Wednesday's Post article adds, "In a pointed break with recent practice, the company's political action committee also contributed $30,000 to GOP congressional campaign committees in 2009 while giving nothing to their Democratic equivalents. According to one source familiar with its donation strategy, the bank did not want to offer blanket support for the Democratic committees, which could then use the money to support anti-Wall Street hopefuls."
But it's not all bad news for Democrats, as the Post reportst that "the bank and its executives are still ready to support specific Democratic candidates considered friendly to the financial sector."
Perhaps Obama was able to woo some of the bankers bank Tuesday evening during a private dinner "at the White House with 17 chief executive officers, including Verizon Communications Inc.’s Ivan Seidenberg and State Farm Insurance Co.’s Ed Rust, the chairman and vice chairman of the business group’s executive committee; General Electric Co.’s Jeffrey Immelt; JPMorgan Chase & Co.’s Jamie Dimon; and American Express Co.’s Kenneth Chenault."
Bloomberg News noted, "The president has said his administration is 'fundamentally business-friendly,' and that the policies he’s pursued, including some opposed by individual industries, are intended to pull the economy out of the worst recession since the Great Depression."

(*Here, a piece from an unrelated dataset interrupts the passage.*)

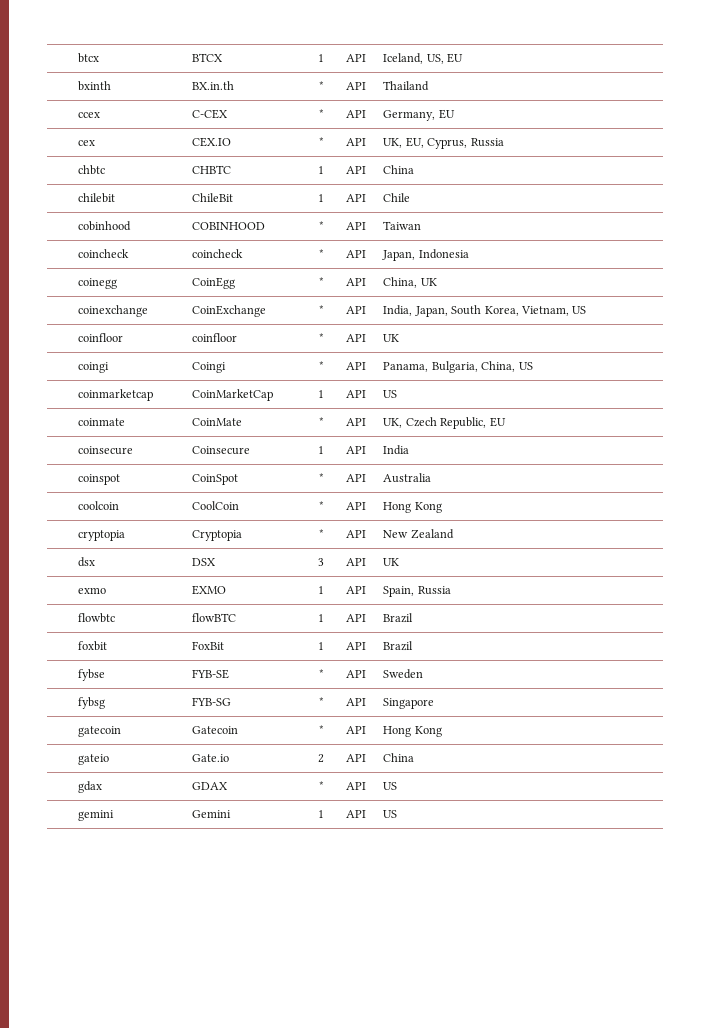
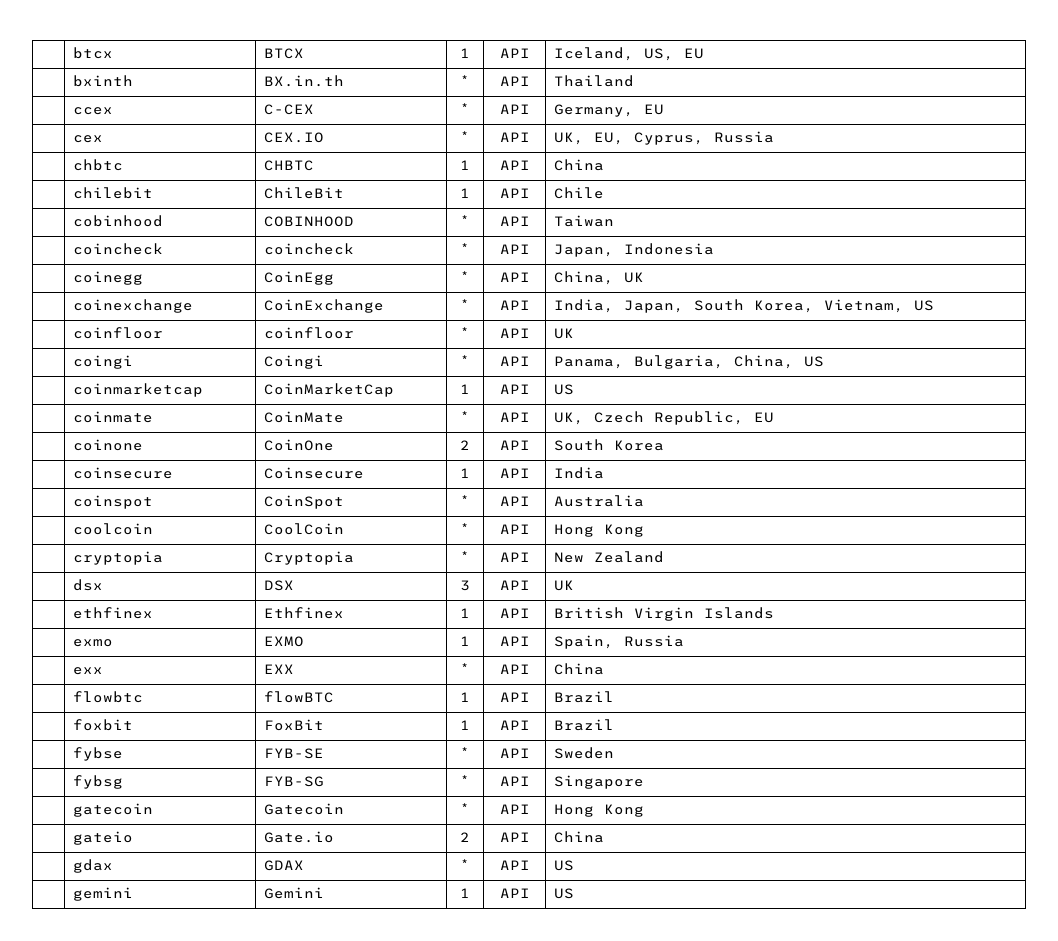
(506, 422) none -> [72,439,143,451] [263,439,334,451] [460,440,470,450] [499,440,530,450] [553,439,664,451] // | coinone | CoinOne | 2 | API | South Korea
(400, 562) none -> [72,607,153,619] [263,607,344,619] [460,608,470,618] [499,608,530,618] [553,607,774,621] // | ethfinex | Ethfinex | 1 | API | British Virgin Islands
(451, 590) none -> [72,667,103,675] [263,664,294,674] [460,663,470,674] [499,664,530,674] [553,663,604,675] // | exx | EXX | * | API | China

Earlier this month, as RAW STORY reported, Obama received criticism after many perceived that he defended Dimon's $17 million bonus from the bailed-out bank.
"President Barack Obama said he doesn’t 'begrudge' the $17 million bonus awarded to JPMorgan Chase & Co. Chief Executive Officer Jamie Dimon or the $9 million issued to Goldman Sachs Group Inc. CEO Lloyd Blankfein, noting that some athletes take home more pay," Bloomberg News reported.
“I know both those guys; they are very savvy businessmen,” Obama told Bloomberg BusinessWeek. "I, like most of the American people, don’t begrudge people success or wealth. That is part of the free- market system."
At his New York Times blog, Paul Krugman, who won the Nobel prize for economics in 2008, blasted President Obama as "clueless."
After quoting from the Bloomberg interview, Krugman wrote, "Oh. My. God."
"The point is that these bank executives are not free agents who are earning big bucks in fair competition; they run companies that are essentially wards of the state," Krugman wrote. "There’s good reason to feel outraged at the growing appearance that we’re running a system of lemon socialism, in which losses are public but gains are private. And at the very least, you would think that Obama would understand the importance of acknowledging public anger over what’s happening."
If "Obama thinks his key to electoral success is to trumpet 'the influence corporate leaders have had on his economic policies,'" Krugman concluded: "We're doomed."